Article paru dans le journal protestant "christian century" le 06/02/1957, après la victoire contre la ségrégation des bus à Montgomery (Alabama).


Il est courant de remarquer que la crise survenue dans le domaine des relations raciales domine aujourd'hui la vie américaine. Cette crise a été précipitée par deux facteurs : la résistance déterminée que les éléments sudistes réactionnaires opposent aux décisions capitales de la cour suprême interdisant la ségrégation dans les écoles publiques, d'une part, et d'un changement radical dans la façon dont les Noirs se considèrent eux-mêmes, d'autre part. Alors que dans les assemblées législatives sudistes les formules de défis résonnent ouvertement, avec des appels à "l'interposition" et à la "nullification", alors que surgit une version moderne du Ku Klux Klan sous la forme de conseils de citoyens blancs "respectables", une modification révolutionnaire s'est produite dans l'idée que le Noir se fait de sa propre nature et de sa destinée. Naguère, il se tenait pour inférieur et supportait patiemment l'injustice et l'exploitation dont il était victime. Ces jours sont révolus. 

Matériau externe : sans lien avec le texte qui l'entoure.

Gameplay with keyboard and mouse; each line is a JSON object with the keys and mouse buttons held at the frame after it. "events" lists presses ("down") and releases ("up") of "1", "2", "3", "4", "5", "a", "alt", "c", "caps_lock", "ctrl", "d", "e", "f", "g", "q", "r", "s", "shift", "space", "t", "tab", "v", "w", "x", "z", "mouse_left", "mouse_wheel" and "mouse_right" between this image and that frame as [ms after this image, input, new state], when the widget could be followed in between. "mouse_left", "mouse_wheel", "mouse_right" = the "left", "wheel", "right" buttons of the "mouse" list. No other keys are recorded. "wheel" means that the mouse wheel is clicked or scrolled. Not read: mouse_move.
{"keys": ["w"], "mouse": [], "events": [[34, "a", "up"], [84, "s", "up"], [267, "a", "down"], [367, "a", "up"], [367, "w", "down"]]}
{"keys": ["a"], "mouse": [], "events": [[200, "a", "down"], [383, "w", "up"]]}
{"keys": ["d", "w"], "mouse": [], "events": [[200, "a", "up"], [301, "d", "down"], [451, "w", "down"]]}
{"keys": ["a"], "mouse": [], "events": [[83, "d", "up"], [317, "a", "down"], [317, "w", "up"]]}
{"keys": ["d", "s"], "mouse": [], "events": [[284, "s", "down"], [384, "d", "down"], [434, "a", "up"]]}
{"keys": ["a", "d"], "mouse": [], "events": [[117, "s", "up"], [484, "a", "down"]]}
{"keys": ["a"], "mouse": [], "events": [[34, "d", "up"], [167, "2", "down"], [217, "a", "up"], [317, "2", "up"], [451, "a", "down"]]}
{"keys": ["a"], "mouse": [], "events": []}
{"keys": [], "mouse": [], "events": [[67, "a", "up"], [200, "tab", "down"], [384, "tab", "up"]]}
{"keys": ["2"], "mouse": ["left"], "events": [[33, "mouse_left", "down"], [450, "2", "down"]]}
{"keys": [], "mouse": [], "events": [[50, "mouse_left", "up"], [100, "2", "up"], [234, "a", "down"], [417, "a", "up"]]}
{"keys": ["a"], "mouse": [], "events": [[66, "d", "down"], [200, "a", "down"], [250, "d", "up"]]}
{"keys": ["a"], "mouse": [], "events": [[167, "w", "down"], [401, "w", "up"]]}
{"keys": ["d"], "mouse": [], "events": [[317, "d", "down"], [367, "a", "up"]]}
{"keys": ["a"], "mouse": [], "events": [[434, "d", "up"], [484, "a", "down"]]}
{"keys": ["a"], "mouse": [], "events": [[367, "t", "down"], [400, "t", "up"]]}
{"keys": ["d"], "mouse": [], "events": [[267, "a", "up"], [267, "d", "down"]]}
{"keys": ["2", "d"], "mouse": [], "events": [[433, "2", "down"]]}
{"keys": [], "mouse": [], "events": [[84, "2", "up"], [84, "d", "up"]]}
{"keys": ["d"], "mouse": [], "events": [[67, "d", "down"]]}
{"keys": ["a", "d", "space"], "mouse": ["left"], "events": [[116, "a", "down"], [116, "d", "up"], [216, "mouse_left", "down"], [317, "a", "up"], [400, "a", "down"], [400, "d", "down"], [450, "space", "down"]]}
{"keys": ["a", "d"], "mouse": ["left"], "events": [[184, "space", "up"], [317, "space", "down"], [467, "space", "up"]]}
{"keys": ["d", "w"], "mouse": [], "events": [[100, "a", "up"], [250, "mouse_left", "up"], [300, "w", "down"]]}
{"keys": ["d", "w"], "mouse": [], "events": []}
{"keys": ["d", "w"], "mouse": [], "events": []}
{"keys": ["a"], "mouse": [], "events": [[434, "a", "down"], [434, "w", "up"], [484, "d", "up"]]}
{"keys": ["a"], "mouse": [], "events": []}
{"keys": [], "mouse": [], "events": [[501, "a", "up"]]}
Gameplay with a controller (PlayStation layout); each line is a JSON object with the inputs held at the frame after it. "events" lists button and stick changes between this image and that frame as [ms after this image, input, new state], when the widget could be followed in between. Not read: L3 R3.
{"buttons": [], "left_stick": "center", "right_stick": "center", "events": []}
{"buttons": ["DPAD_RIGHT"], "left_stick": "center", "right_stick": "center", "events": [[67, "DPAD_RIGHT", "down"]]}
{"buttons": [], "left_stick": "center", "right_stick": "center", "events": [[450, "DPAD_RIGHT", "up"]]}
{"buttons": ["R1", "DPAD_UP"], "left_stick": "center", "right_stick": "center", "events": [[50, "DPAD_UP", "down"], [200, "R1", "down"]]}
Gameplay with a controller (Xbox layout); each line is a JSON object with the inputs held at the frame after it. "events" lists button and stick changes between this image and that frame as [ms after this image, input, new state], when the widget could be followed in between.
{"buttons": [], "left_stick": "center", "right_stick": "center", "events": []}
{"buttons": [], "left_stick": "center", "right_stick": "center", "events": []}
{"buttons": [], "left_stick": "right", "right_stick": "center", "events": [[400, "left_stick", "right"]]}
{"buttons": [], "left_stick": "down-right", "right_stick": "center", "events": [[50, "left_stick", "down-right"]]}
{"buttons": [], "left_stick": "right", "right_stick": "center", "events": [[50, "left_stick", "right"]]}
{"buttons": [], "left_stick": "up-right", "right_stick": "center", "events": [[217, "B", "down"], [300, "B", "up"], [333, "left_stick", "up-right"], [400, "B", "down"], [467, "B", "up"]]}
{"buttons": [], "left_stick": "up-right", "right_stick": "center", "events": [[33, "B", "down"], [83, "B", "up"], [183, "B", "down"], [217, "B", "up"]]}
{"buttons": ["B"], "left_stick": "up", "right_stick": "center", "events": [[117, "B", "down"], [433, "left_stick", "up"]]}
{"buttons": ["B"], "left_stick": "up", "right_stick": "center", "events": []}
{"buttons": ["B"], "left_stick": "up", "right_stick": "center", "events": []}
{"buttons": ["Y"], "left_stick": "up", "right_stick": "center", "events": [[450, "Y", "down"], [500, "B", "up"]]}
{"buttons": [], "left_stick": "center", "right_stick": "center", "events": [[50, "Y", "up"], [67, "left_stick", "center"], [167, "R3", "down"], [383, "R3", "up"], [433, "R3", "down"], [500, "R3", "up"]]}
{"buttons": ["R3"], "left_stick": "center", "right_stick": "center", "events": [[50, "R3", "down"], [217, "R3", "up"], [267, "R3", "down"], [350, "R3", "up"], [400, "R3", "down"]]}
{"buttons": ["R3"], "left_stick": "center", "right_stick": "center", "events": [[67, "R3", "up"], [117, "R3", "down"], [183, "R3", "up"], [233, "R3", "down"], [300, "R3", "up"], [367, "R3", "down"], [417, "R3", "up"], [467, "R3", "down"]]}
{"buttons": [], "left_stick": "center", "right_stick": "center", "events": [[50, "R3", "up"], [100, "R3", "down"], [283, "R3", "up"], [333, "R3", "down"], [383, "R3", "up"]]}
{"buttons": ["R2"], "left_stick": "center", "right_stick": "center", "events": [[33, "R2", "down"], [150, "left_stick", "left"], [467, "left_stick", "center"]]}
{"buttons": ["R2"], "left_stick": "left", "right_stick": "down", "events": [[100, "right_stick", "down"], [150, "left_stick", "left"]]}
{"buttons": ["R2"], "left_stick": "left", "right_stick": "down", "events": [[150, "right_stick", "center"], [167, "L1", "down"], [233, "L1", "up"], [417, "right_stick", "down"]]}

Les premiers Noirs ont débarqué sur nos rives en 1619, un an avant les Pères Pèlerins. Ils avaient été amenés d'Afrique et, contrairement aux Pères Pèlerins, c'était à leur corps défendant, en qualité d'esclaves. Pendant toute l'ère de l'esclavage, le Noir avait été traité de façon inhumaine. Il était tenu pour un objet usuel et non pour une personne digne de respect. Il n'était qu'un rouage dépersonnalisé dans la vaste machine de la plantation. Le fameux arrêt Dred Scott de 1857 illustre bien quel était son statut, au temps de l'esclavage. Cette décision de la cour suprême des États Unis établissait, en substance, que le Noir n'était pas un citoyen comme les autres mais un simple objet de propriété soumis à la volonté de son détenteur. 

Après l'émancipation survenue en 1863, le Noir avait continué de se trouver en butte à l'oppression et à l'inégalité. Il est vrai que, durant un certain temps, pendant que l'armée d'occupation nordiste campait dans le Sud et que le régime dit de reconstruction demeurait en vigueur, les anciens esclaves bénéficièrent d'une certaine prééminence et d'un pouvoir politique réel. Mais ils furent vite submergés par la majorité blanche. 
En 1896, en application de l'arrêt Plessy C. Fergusson, une nouvelle forme d'esclavage vit le jour. Cette décision de la cour suprême établissait que la doctrine "séparés mais égaux" avait désormais force de loi dans le pays. On découvrit bientôt que les effets concrets de cette doctrine étaient de faire appliquer strictement la "séparation" mais que nul n'avait la moindre intention de respecter "l'égalité". Aussi la doctrine Plessy aboutit elle à plonger le Noir dans les abîmes d'une exploitation où il subit les tristes conséquences d'une injustice hargneuse. 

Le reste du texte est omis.